── Supplied entries

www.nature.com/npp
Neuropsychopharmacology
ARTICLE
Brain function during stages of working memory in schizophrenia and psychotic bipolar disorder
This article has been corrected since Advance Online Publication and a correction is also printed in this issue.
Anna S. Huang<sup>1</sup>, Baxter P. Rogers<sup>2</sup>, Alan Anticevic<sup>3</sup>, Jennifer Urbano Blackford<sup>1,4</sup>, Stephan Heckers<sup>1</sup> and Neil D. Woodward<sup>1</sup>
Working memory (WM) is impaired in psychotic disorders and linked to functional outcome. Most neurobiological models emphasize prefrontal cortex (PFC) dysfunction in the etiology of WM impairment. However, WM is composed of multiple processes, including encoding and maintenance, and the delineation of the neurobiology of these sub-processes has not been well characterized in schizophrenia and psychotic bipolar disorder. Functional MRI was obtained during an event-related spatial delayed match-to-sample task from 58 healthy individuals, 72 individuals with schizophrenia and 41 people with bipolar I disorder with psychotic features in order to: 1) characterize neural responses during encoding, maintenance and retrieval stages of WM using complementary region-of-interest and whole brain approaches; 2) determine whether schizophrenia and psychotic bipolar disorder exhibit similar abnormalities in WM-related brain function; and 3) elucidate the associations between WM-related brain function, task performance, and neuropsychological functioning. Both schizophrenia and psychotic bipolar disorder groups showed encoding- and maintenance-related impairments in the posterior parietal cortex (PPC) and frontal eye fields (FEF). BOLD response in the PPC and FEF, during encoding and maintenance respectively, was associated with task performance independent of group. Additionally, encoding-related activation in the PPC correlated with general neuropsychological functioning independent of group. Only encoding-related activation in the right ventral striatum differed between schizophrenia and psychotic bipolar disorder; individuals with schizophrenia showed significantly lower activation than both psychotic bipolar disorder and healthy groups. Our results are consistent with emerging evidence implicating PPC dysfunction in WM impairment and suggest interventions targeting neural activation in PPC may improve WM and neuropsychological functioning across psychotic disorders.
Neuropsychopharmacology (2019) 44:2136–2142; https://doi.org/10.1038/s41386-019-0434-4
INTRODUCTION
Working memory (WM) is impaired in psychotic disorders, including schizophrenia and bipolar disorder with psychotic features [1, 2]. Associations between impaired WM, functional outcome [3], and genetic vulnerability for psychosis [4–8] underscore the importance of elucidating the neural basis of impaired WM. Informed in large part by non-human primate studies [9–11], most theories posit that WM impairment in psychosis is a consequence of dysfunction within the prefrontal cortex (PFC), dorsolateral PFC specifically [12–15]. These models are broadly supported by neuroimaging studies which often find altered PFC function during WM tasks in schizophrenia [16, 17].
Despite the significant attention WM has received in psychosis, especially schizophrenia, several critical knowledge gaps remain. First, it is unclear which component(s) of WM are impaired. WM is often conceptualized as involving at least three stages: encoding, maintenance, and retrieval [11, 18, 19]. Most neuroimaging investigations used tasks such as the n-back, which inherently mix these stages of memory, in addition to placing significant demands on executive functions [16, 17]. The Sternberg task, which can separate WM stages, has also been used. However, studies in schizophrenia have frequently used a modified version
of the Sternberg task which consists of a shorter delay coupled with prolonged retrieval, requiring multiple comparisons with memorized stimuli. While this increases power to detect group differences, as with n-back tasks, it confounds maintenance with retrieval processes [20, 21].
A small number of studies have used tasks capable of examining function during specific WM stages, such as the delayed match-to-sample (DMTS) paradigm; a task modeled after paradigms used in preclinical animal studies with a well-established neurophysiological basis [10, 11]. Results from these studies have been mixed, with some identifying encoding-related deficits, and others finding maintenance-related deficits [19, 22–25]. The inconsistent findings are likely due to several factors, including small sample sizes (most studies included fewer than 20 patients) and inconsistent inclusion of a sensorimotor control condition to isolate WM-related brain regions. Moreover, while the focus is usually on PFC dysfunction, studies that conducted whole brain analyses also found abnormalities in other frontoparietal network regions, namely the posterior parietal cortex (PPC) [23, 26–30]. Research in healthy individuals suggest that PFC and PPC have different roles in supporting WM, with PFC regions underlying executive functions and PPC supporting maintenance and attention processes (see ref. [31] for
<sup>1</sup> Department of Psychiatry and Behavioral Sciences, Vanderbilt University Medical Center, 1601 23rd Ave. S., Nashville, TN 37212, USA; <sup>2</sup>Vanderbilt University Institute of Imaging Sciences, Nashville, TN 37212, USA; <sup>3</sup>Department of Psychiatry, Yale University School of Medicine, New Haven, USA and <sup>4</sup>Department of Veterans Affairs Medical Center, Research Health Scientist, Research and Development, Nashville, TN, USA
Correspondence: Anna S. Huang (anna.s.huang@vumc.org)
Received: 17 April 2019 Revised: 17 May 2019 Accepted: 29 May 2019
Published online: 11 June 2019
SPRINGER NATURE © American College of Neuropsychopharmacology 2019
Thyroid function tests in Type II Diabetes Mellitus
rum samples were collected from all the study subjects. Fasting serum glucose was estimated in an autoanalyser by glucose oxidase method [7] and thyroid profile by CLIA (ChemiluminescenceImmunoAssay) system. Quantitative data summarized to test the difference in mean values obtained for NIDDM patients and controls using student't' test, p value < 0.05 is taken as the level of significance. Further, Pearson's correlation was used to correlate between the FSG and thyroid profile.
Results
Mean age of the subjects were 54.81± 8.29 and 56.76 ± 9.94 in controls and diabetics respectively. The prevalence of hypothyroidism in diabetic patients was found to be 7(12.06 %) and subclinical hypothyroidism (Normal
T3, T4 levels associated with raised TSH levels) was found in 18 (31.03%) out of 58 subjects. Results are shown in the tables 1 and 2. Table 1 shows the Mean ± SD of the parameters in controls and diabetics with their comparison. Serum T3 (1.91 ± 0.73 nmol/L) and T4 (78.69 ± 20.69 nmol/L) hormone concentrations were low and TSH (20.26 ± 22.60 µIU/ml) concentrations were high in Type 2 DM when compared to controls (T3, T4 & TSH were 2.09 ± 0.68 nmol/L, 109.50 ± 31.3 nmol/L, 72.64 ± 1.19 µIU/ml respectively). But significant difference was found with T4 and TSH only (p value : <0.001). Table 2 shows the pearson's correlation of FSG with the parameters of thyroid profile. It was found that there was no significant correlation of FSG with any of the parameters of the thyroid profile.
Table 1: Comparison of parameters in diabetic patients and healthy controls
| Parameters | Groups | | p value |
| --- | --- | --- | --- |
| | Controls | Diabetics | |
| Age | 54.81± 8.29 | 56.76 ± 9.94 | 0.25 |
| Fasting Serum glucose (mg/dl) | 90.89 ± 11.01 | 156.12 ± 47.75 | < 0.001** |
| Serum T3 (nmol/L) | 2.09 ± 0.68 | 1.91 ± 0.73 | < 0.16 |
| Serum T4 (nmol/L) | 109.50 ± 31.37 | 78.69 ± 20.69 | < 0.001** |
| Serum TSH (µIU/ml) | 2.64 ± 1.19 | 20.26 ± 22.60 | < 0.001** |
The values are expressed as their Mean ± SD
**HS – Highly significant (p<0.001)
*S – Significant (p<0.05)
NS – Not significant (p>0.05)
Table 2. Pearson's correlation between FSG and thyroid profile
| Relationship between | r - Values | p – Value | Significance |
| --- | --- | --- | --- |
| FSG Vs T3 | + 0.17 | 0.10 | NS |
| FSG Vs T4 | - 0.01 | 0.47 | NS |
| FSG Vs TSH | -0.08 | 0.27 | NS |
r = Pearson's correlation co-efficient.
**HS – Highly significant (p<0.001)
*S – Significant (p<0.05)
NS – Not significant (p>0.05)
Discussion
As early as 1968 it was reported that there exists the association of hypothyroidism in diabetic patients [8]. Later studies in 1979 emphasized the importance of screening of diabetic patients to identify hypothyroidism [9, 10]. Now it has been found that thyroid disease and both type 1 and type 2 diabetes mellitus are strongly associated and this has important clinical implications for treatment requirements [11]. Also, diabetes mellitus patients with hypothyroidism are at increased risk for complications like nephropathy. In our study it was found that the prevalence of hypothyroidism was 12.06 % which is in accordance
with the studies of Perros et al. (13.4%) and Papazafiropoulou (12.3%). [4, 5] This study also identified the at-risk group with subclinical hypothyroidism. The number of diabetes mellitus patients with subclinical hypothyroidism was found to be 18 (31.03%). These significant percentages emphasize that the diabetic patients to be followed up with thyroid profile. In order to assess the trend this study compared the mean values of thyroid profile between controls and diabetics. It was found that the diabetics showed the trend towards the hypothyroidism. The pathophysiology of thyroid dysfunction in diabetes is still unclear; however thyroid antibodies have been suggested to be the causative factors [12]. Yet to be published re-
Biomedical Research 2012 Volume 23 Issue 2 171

────

### Prompt
From the records above, copy only the lines starting with the line that holds "Neuropsychopharmacology (2019) 44:2136–2142;" and going on through the line that holds "Despite the significant", exactly as written.

### Answer area
Neuropsychopharmacology (2019) 44:2136–2142; https://doi.org/10.1038/s41386-019-0434-4
INTRODUCTION
Working memory (WM) is impaired in psychotic disorders, including schizophrenia and bipolar disorder with psychotic features [1, 2]. Associations between impaired WM, functional outcome [3], and genetic vulnerability for psychosis [4–8] underscore the importance of elucidating the neural basis of impaired WM. Informed in large part by non-human primate studies [9–11], most theories posit that WM impairment in psychosis is a consequence of dysfunction within the prefrontal cortex (PFC), dorsolateral PFC specifically [12–15]. These models are broadly supported by neuroimaging studies which often find altered PFC function during WM tasks in schizophrenia [16, 17].
Despite the significant attention WM has received in psychosis, especially schizophrenia, several critical knowledge gaps remain. First, it is unclear which component(s) of WM are impaired. WM is often conceptualized as involving at least three stages: encoding, maintenance, and retrieval [11, 18, 19]. Most neuroimaging investigations used tasks such as the n-back, which inherently mix these stages of memory, in addition to placing significant demands on executive functions [16, 17]. The Sternberg task, which can separate WM stages, has also been used. However, studies in schizophrenia have frequently used a modified version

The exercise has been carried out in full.